ECLI:NL:RBROT:2011:BR7069
Rechtbank Rotterdam
- Eerste aanleg - enkelvoudig
- Rechtspraak.nl
Internationale rechtszaak over aansprakelijkheid en samenhangende vorderingen tussen PaMa en LRN
In deze zaak, die werd behandeld door de Rechtbank Rotterdam, gaat het om een geschil tussen de vennootschap naar vreemd recht PAMA PAPIERMASCHINEN GMBH (hierna: PaMa) en de besloten vennootschap LLOYD’S REGISTER NEDERLAND B.V. (hierna: LRN). De procedure betreft een vordering van PaMa tegen LRN in verband met een ontploffing van een papiermachine, waarvoor PaMa wijzigingen had aangebracht onder toezicht van LRN. De ontploffing vond plaats in september 2005, nadat PaMa de werkzaamheden had afgerond en de machine weer in gebruik was genomen. FM Insurance Company Limited, als verzekeraar van Mayr-Meinhof Eerbeek B.V. (MME), heeft PaMa aansprakelijk gesteld voor de schade en een procedure aangespannen bij het Handelsgericht in Wenen.
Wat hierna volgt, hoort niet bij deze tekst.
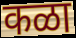
कळा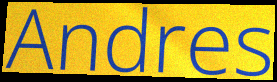
Andres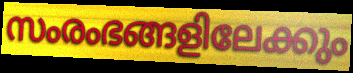
സംരംഭങ്ങളിലേക്കും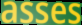
assesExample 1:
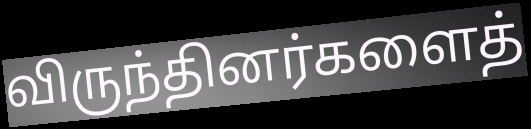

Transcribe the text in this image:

விருந்தினர்களைத்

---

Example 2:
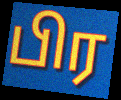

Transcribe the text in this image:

பிர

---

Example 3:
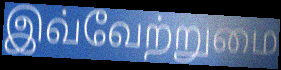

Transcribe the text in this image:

இவ்வேற்றுமை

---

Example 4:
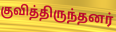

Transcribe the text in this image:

குவித்திருந்தனர்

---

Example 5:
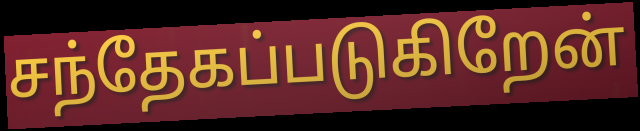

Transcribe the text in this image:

சந்தேகப்படுகிறேன்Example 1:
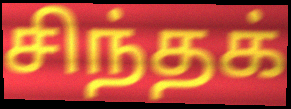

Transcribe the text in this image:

சிந்தக்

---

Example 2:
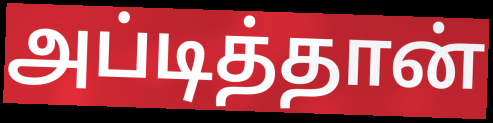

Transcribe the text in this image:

அப்டித்தான்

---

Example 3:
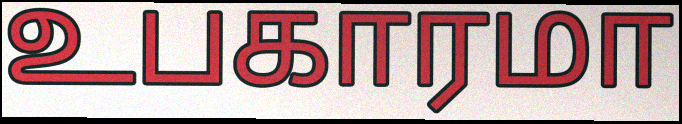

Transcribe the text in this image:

உபகாரமா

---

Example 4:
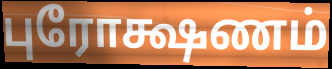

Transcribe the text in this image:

புரோக்ஷணம்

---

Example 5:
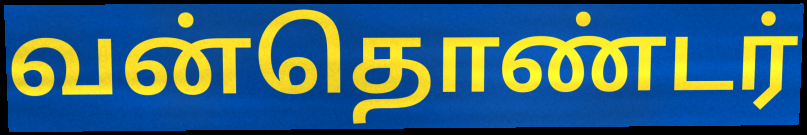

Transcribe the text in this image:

வன்தொண்டர்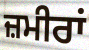
ਜ਼ਮੀਰਾਂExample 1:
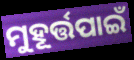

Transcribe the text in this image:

ମୁହୂର୍ତ୍ତପାଇଁ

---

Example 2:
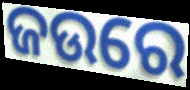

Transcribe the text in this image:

ଜଉରେ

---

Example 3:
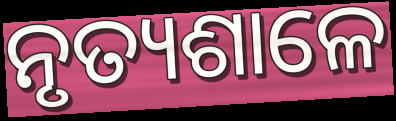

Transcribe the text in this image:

ନୃତ୍ୟଶାଳେ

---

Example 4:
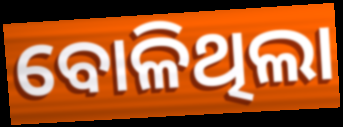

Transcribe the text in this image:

ବୋଳିଥିଲା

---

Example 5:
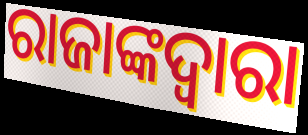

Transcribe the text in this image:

ରାଜାଙ୍କଦ୍ଵାରାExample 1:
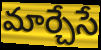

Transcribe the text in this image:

మార్చేసే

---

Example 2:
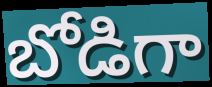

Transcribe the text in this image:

బోడిగా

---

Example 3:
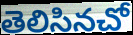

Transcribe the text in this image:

తెలిసినచో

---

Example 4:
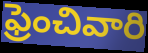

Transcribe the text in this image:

ఫ్రెంచివారి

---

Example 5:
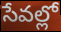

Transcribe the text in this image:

సేవల్లోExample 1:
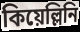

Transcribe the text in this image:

কিয়েল্লিনি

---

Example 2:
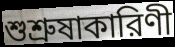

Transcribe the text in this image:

শুশ্রুষাকারিণী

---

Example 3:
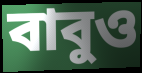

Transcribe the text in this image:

বাবুও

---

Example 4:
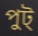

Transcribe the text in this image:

পুট্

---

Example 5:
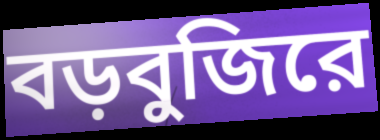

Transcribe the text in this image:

LRN heeft in deze procedure verzocht om aanhouding op basis van artikel 28 van de EEX-Verordening, omdat de vorderingen in de hoofdzaak samenhangen met de procedure in Wenen. LRN stelt dat de aansprakelijkheid van PaMa nog niet is vastgesteld en dat de vordering van PaMa in de onderhavige procedure geen grond heeft zolang de aansprakelijkheid niet is vastgesteld. PaMa betwist echter dat er sprake is van samenhangende vorderingen en stelt dat het risico van onverenigbare beslissingen gering is, omdat de rechtsverhoudingen tussen de partijen verschillen.
De rechtbank heeft overwogen dat er inderdaad sprake is van samenhangende vorderingen, maar dat het in dit geval niet noodzakelijk is om de behandeling van de hoofdzaak aan te houden. De rechtbank heeft het verzoek van LRN tot aanhouding afgewezen en LRN veroordeeld in de proceskosten aan de zijde van PaMa. De zaak is vervolgens verwezen naar de rolzitting voor het nemen van een conclusie van antwoord door LRN. De uitspraak is gedaan op 17 augustus 2011.